Keep the pictures out and restate every record exactly.

Collected data entries

══════════════════════════════

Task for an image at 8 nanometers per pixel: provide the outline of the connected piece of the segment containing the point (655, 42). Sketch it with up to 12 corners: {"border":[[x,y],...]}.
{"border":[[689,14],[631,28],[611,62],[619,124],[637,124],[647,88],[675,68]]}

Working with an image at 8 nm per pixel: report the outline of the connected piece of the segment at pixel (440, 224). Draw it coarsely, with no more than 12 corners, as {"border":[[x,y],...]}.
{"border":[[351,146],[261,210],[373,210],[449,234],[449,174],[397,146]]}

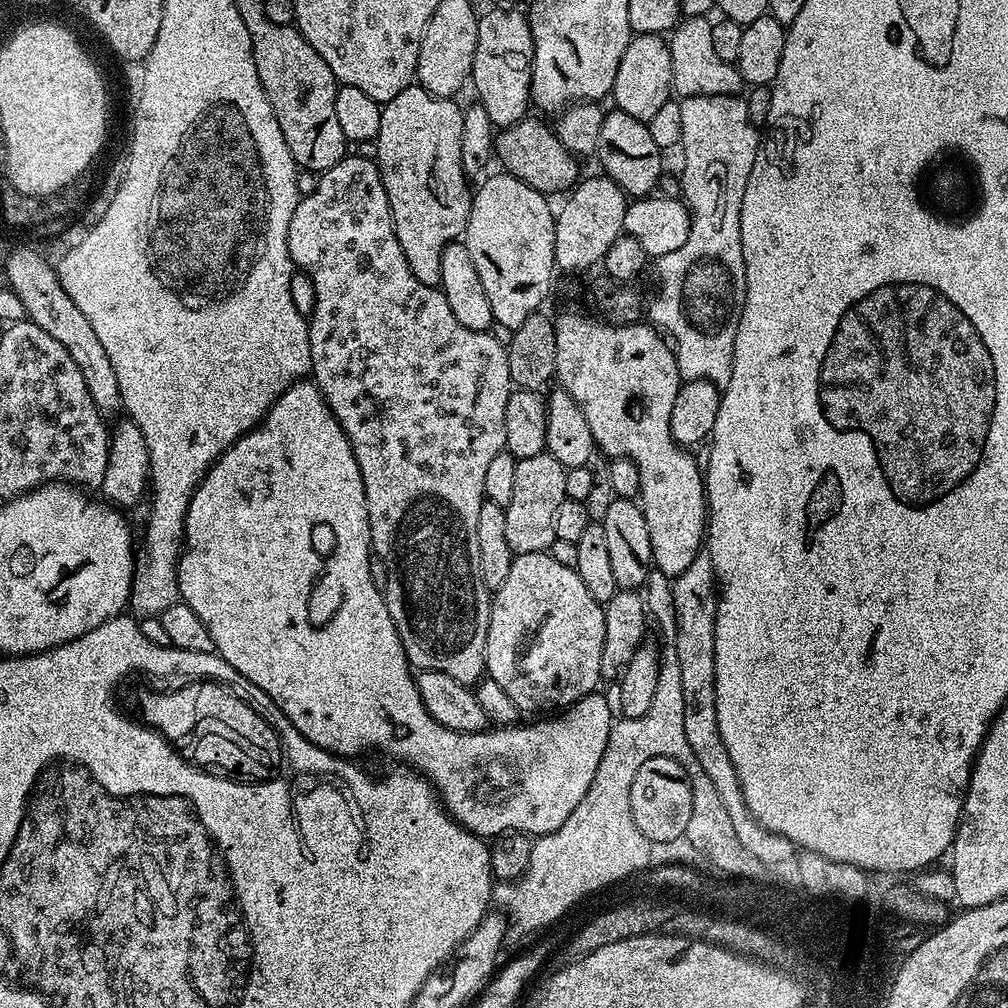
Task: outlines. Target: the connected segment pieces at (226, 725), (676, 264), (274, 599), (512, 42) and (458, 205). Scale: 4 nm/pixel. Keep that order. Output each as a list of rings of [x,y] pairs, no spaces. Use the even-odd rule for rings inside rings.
[[[233,694],[232,704],[228,704],[228,708],[220,708],[220,716],[200,716],[200,720],[192,724],[192,736],[188,736],[188,740],[171,740],[170,743],[189,764],[201,770],[215,770],[225,777],[243,778],[248,782],[263,782],[275,773],[272,772],[276,768],[275,760],[279,756],[281,759],[282,756],[282,745],[275,727],[268,723],[264,732],[260,732],[260,723],[264,719],[265,717],[247,699]],[[260,736],[264,736],[268,744],[260,744]]]
[[[743,95],[729,96],[685,96],[680,100],[682,110],[682,138],[679,147],[684,148],[684,173],[680,176],[680,188],[682,199],[688,206],[688,211],[692,213],[692,225],[690,234],[678,250],[670,254],[659,257],[655,261],[656,276],[660,279],[660,285],[656,288],[656,297],[646,304],[646,316],[649,321],[670,341],[675,354],[676,365],[684,380],[709,380],[714,382],[716,387],[723,390],[730,382],[732,373],[732,363],[734,362],[734,338],[738,334],[738,322],[746,302],[746,262],[742,258],[742,242],[740,241],[740,207],[742,206],[742,194],[746,190],[746,182],[750,178],[750,170],[754,170],[754,158],[760,149],[761,133],[757,125],[752,123],[748,113],[748,102]]]
[[[305,378],[291,384],[291,386],[272,403],[268,413],[266,413],[263,420],[261,420],[256,427],[251,428],[242,438],[238,438],[217,458],[211,468],[209,468],[208,471],[204,473],[202,479],[200,479],[199,486],[192,492],[190,506],[186,510],[186,518],[184,519],[184,542],[180,553],[180,561],[178,562],[178,590],[180,591],[181,601],[188,604],[190,610],[194,610],[194,614],[198,614],[198,618],[202,618],[202,622],[206,622],[206,630],[210,630],[210,638],[214,638],[216,651],[224,656],[226,662],[230,662],[230,666],[234,666],[234,670],[238,670],[238,674],[242,674],[242,678],[246,678],[249,684],[258,686],[258,690],[270,694],[270,698],[274,698],[276,707],[284,711],[286,718],[290,718],[290,722],[294,722],[296,729],[310,742],[314,742],[314,746],[318,746],[327,752],[332,752],[335,756],[342,756],[345,758],[356,758],[359,752],[368,752],[371,748],[377,748],[378,751],[385,752],[386,755],[393,756],[396,760],[405,760],[405,762],[408,763],[405,765],[411,766],[417,773],[422,774],[424,779],[432,785],[436,795],[440,797],[440,803],[444,805],[448,815],[451,816],[453,820],[457,820],[466,831],[472,832],[474,835],[481,838],[495,838],[504,835],[505,832],[523,832],[533,838],[539,838],[550,834],[554,830],[558,830],[558,826],[562,826],[562,822],[566,822],[566,818],[570,818],[570,814],[574,814],[574,806],[578,806],[578,802],[582,802],[582,798],[586,798],[586,790],[590,790],[590,782],[594,782],[594,774],[598,774],[598,762],[602,762],[602,754],[606,754],[606,742],[610,738],[610,730],[614,723],[614,717],[607,706],[604,695],[593,694],[591,696],[584,696],[577,704],[573,704],[571,708],[563,709],[563,711],[553,715],[551,718],[537,719],[540,720],[537,724],[517,722],[507,726],[492,726],[482,732],[455,732],[449,728],[443,728],[442,725],[430,716],[430,710],[426,710],[426,706],[422,704],[422,698],[418,694],[414,669],[412,665],[409,664],[406,658],[406,650],[398,638],[398,630],[394,626],[394,618],[390,618],[390,610],[384,601],[383,591],[378,586],[374,586],[373,579],[370,578],[370,558],[372,554],[372,535],[370,534],[370,522],[368,521],[368,511],[366,510],[366,494],[364,493],[364,483],[362,482],[360,467],[354,458],[352,447],[346,438],[346,434],[342,430],[342,426],[334,418],[330,406],[322,398],[318,386],[311,379]]]
[[[492,8],[477,19],[478,42],[474,50],[471,87],[476,87],[475,99],[490,114],[497,129],[508,128],[529,115],[532,104],[532,59],[534,42],[527,15],[516,8]]]
[[[413,82],[408,85],[406,90],[394,94],[394,98],[390,98],[388,103],[381,107],[382,122],[374,141],[374,147],[376,147],[374,159],[380,169],[380,177],[388,195],[388,205],[392,211],[392,221],[394,222],[394,230],[398,238],[398,246],[402,246],[402,254],[406,254],[406,266],[410,266],[410,274],[414,274],[414,278],[418,278],[418,282],[422,282],[422,286],[430,286],[431,288],[440,287],[442,250],[446,250],[448,244],[459,241],[463,237],[464,227],[470,218],[470,206],[472,205],[473,189],[471,187],[468,188],[470,180],[469,177],[464,175],[462,170],[462,122],[464,121],[464,108],[461,105],[456,105],[456,102],[455,99],[446,96],[430,94],[425,88],[420,87],[419,83]]]

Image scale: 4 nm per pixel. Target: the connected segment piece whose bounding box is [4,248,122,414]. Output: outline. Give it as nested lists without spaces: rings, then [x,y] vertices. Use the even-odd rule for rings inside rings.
[[[12,248],[7,253],[4,264],[4,276],[7,287],[12,289],[18,298],[22,298],[22,306],[27,319],[33,320],[50,338],[58,338],[62,346],[66,346],[66,354],[78,362],[82,370],[82,378],[86,378],[86,390],[90,390],[90,398],[94,398],[94,406],[102,414],[120,412],[120,391],[118,378],[114,374],[114,366],[110,366],[110,358],[102,342],[98,342],[98,334],[94,334],[94,326],[86,319],[86,314],[74,306],[70,294],[62,290],[62,282],[57,269],[48,265],[44,256],[39,256],[32,248]]]

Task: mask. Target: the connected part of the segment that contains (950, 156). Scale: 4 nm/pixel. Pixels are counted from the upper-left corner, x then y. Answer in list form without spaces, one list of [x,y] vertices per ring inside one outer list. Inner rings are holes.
[[[940,148],[936,156],[928,156],[924,164],[920,164],[920,172],[916,172],[916,180],[912,180],[912,196],[916,196],[916,208],[920,212],[928,212],[932,220],[940,220],[940,224],[948,224],[948,228],[964,228],[964,224],[972,224],[976,216],[980,216],[980,203],[973,203],[967,208],[967,192],[978,198],[984,192],[984,180],[980,180],[980,168],[976,168],[976,160],[966,158],[964,148]]]

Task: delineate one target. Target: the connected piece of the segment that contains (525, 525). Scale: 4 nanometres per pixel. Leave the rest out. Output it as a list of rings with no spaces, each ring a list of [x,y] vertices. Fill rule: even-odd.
[[[542,451],[534,458],[516,461],[514,470],[514,498],[504,509],[506,514],[506,542],[510,542],[513,554],[546,552],[556,541],[554,534],[554,513],[566,498],[566,469]]]

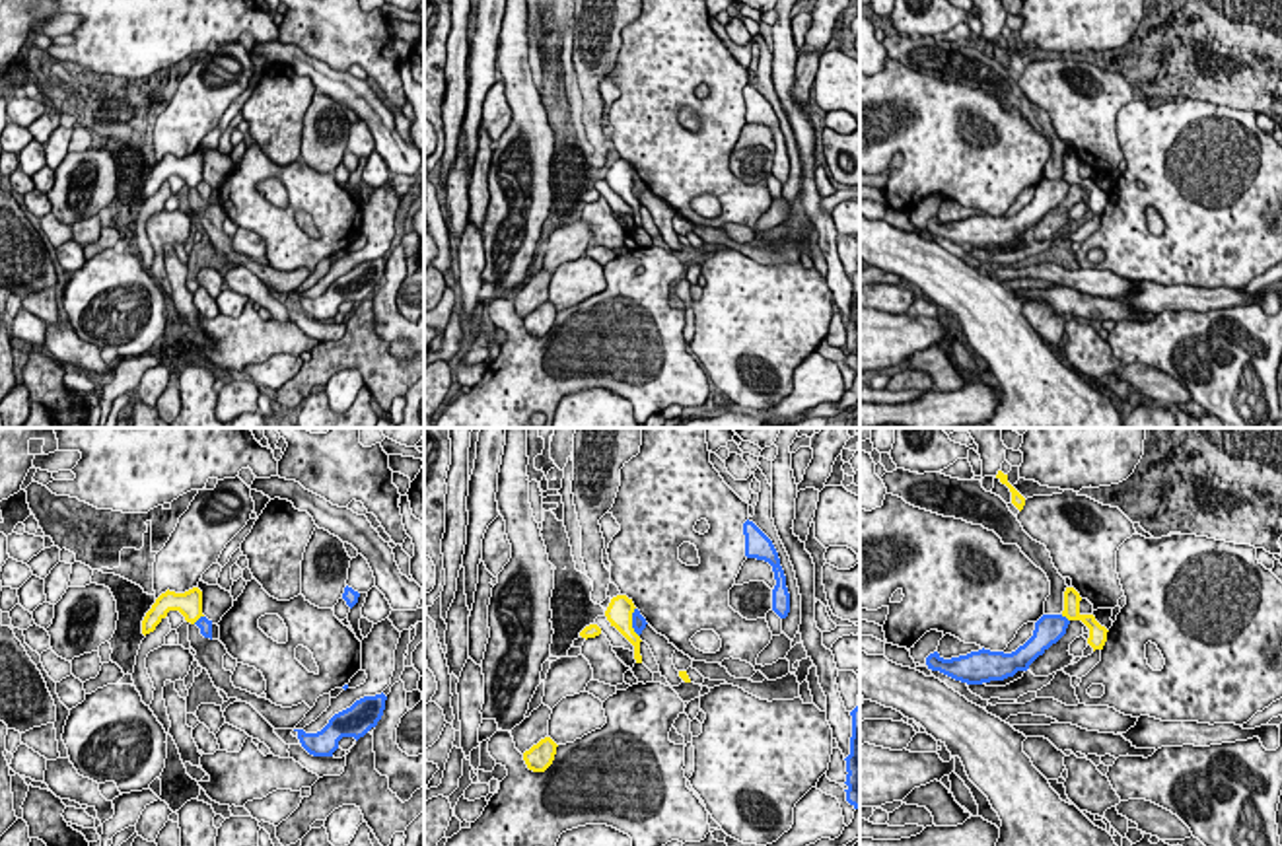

══════════════════════════════

**ANSWER TO THE PROBLEM**
Task for an image at 8 nanometers per pixel: provide the outline of the connected piece of the segment containing the point (655, 42). Sketch it with up to 12 corners: {"border":[[x,y],...]}.
{"border":[[689,14],[631,28],[611,62],[619,124],[637,124],[647,88],[675,68]]}

Working with an image at 8 nm per pixel: report the outline of the connected piece of the segment at pixel (440, 224). Draw it coarsely, with no more than 12 corners, as {"border":[[x,y],...]}.
{"border":[[351,146],[261,210],[373,210],[449,234],[449,174],[397,146]]}

Task: outlines. Target: the connected segment pieces at (226, 725), (676, 264), (274, 599), (512, 42) and (458, 205). Scale: 4 nm/pixel. Keep that order. Output each as a list of rings of [x,y] pairs, no spaces. Use the even-odd rule for rings inside rings.
[[[233,694],[232,704],[228,704],[228,708],[220,708],[220,716],[200,716],[200,720],[192,724],[192,736],[188,736],[188,740],[171,740],[170,743],[189,764],[201,770],[215,770],[225,777],[243,778],[248,782],[263,782],[275,773],[272,772],[276,768],[275,760],[279,756],[281,759],[282,756],[282,745],[275,727],[268,723],[264,732],[260,732],[260,723],[264,719],[265,717],[247,699]],[[260,736],[264,736],[268,744],[260,744]]]
[[[743,95],[729,96],[685,96],[680,100],[682,110],[682,138],[679,147],[684,148],[684,173],[680,176],[680,188],[682,199],[688,206],[688,211],[692,213],[692,225],[690,234],[678,250],[670,254],[659,257],[655,261],[656,276],[660,279],[660,285],[656,288],[656,297],[646,304],[646,316],[649,321],[670,341],[675,354],[676,365],[684,380],[709,380],[714,382],[716,387],[723,390],[730,382],[732,373],[732,363],[734,362],[734,338],[738,334],[738,322],[746,302],[746,262],[742,258],[742,242],[740,241],[740,207],[742,206],[742,194],[746,190],[746,182],[750,178],[750,170],[754,170],[754,158],[760,149],[761,133],[757,125],[752,123],[748,113],[748,102]]]
[[[305,378],[291,384],[291,386],[272,403],[268,413],[266,413],[263,420],[261,420],[256,427],[251,428],[242,438],[238,438],[217,458],[211,468],[209,468],[208,471],[204,473],[202,479],[200,479],[199,486],[192,492],[190,506],[186,510],[186,518],[184,519],[184,542],[180,553],[180,561],[178,562],[178,590],[180,591],[181,601],[188,604],[190,610],[194,610],[194,614],[198,614],[198,618],[202,618],[202,622],[206,622],[206,630],[210,630],[210,638],[214,638],[216,651],[224,656],[226,662],[230,662],[230,666],[234,666],[234,670],[238,670],[238,674],[242,674],[242,678],[246,678],[249,684],[258,686],[258,690],[270,694],[270,698],[274,698],[276,707],[284,711],[286,718],[290,718],[290,722],[294,722],[296,729],[310,742],[314,742],[314,746],[318,746],[327,752],[332,752],[335,756],[342,756],[345,758],[356,758],[359,752],[368,752],[371,748],[377,748],[378,751],[385,752],[386,755],[393,756],[396,760],[405,760],[405,762],[408,763],[405,765],[411,766],[417,773],[422,774],[424,779],[432,785],[436,795],[440,797],[440,803],[444,805],[448,815],[451,816],[453,820],[457,820],[466,831],[472,832],[474,835],[481,838],[495,838],[504,835],[505,832],[523,832],[533,838],[539,838],[550,834],[554,830],[558,830],[558,826],[562,826],[562,822],[566,822],[566,818],[570,818],[570,814],[574,814],[574,806],[578,806],[578,802],[582,802],[582,798],[586,798],[586,790],[590,790],[590,782],[594,782],[594,774],[598,774],[598,762],[602,762],[602,754],[606,754],[606,742],[610,738],[610,730],[614,723],[614,717],[607,706],[604,695],[593,694],[591,696],[584,696],[577,704],[573,704],[571,708],[563,709],[563,711],[553,715],[551,718],[537,719],[540,720],[537,724],[517,722],[507,726],[492,726],[482,732],[455,732],[449,728],[443,728],[442,725],[430,716],[430,710],[426,710],[426,706],[422,704],[422,698],[418,694],[414,669],[412,665],[409,664],[406,658],[406,650],[398,638],[398,630],[394,626],[394,618],[390,618],[390,610],[384,601],[383,591],[378,586],[374,586],[373,579],[370,578],[370,558],[372,554],[372,535],[370,534],[370,522],[368,521],[368,511],[366,510],[366,494],[364,493],[364,483],[362,482],[360,467],[354,458],[352,447],[346,438],[346,434],[342,430],[342,426],[334,418],[330,406],[322,398],[318,386],[311,379]]]
[[[492,8],[477,19],[478,42],[474,50],[471,87],[476,87],[475,99],[490,114],[497,129],[508,128],[529,115],[532,104],[532,59],[534,42],[527,15],[516,8]]]
[[[413,82],[408,85],[406,90],[394,94],[394,98],[390,98],[388,103],[381,107],[382,122],[374,141],[374,147],[376,147],[374,159],[380,169],[380,177],[388,195],[388,205],[392,211],[392,221],[394,222],[394,230],[398,238],[398,246],[402,246],[402,254],[406,254],[406,266],[410,266],[410,274],[414,274],[414,278],[418,278],[418,282],[422,282],[422,286],[430,286],[431,288],[440,287],[442,250],[446,250],[448,244],[459,241],[463,237],[464,227],[470,218],[470,206],[472,205],[473,189],[471,187],[468,188],[470,180],[469,177],[464,175],[462,170],[462,122],[464,121],[464,108],[461,105],[456,105],[456,102],[455,99],[446,96],[430,94],[425,88],[420,87],[419,83]]]

Image scale: 4 nm per pixel. Target: the connected segment piece whose bounding box is [4,248,122,414]. Output: outline. Give it as nested lists without spaces: rings, then [x,y] vertices. Use the even-odd rule for rings inside rings.
[[[12,248],[7,253],[4,264],[4,276],[7,287],[12,289],[18,298],[22,298],[22,306],[27,319],[33,320],[50,338],[58,338],[62,346],[66,346],[66,354],[78,362],[82,370],[82,378],[86,378],[86,390],[90,390],[90,398],[94,398],[94,406],[102,414],[120,412],[120,391],[118,378],[114,374],[114,366],[110,366],[110,358],[102,342],[98,342],[98,334],[94,334],[94,326],[86,319],[86,314],[74,306],[70,294],[62,290],[62,282],[57,269],[48,265],[44,256],[39,256],[32,248]]]

Task: mask. Target: the connected part of the segment that contains (950, 156). Scale: 4 nm/pixel. Pixels are counted from the upper-left corner, x then y. Answer in list form without spaces, one list of [x,y] vertices per ring inside one outer list. Inner rings are holes.
[[[940,148],[936,156],[928,156],[924,164],[920,164],[920,172],[916,172],[916,180],[912,180],[912,196],[916,196],[916,208],[920,212],[928,212],[932,220],[940,220],[940,224],[948,224],[948,228],[964,228],[964,224],[972,224],[976,216],[980,216],[980,203],[973,203],[967,208],[967,192],[978,198],[984,192],[984,180],[980,180],[980,168],[976,168],[976,160],[966,158],[964,148]]]

Task: delineate one target. Target: the connected piece of the segment that contains (525, 525). Scale: 4 nanometres per pixel. Leave the rest out. Output it as a list of rings with no spaces, each ring a list of [x,y] vertices. Fill rule: even-odd.
[[[542,451],[534,458],[516,461],[514,470],[514,498],[504,509],[506,514],[506,542],[510,542],[513,554],[546,552],[556,541],[554,534],[554,513],[566,498],[566,469]]]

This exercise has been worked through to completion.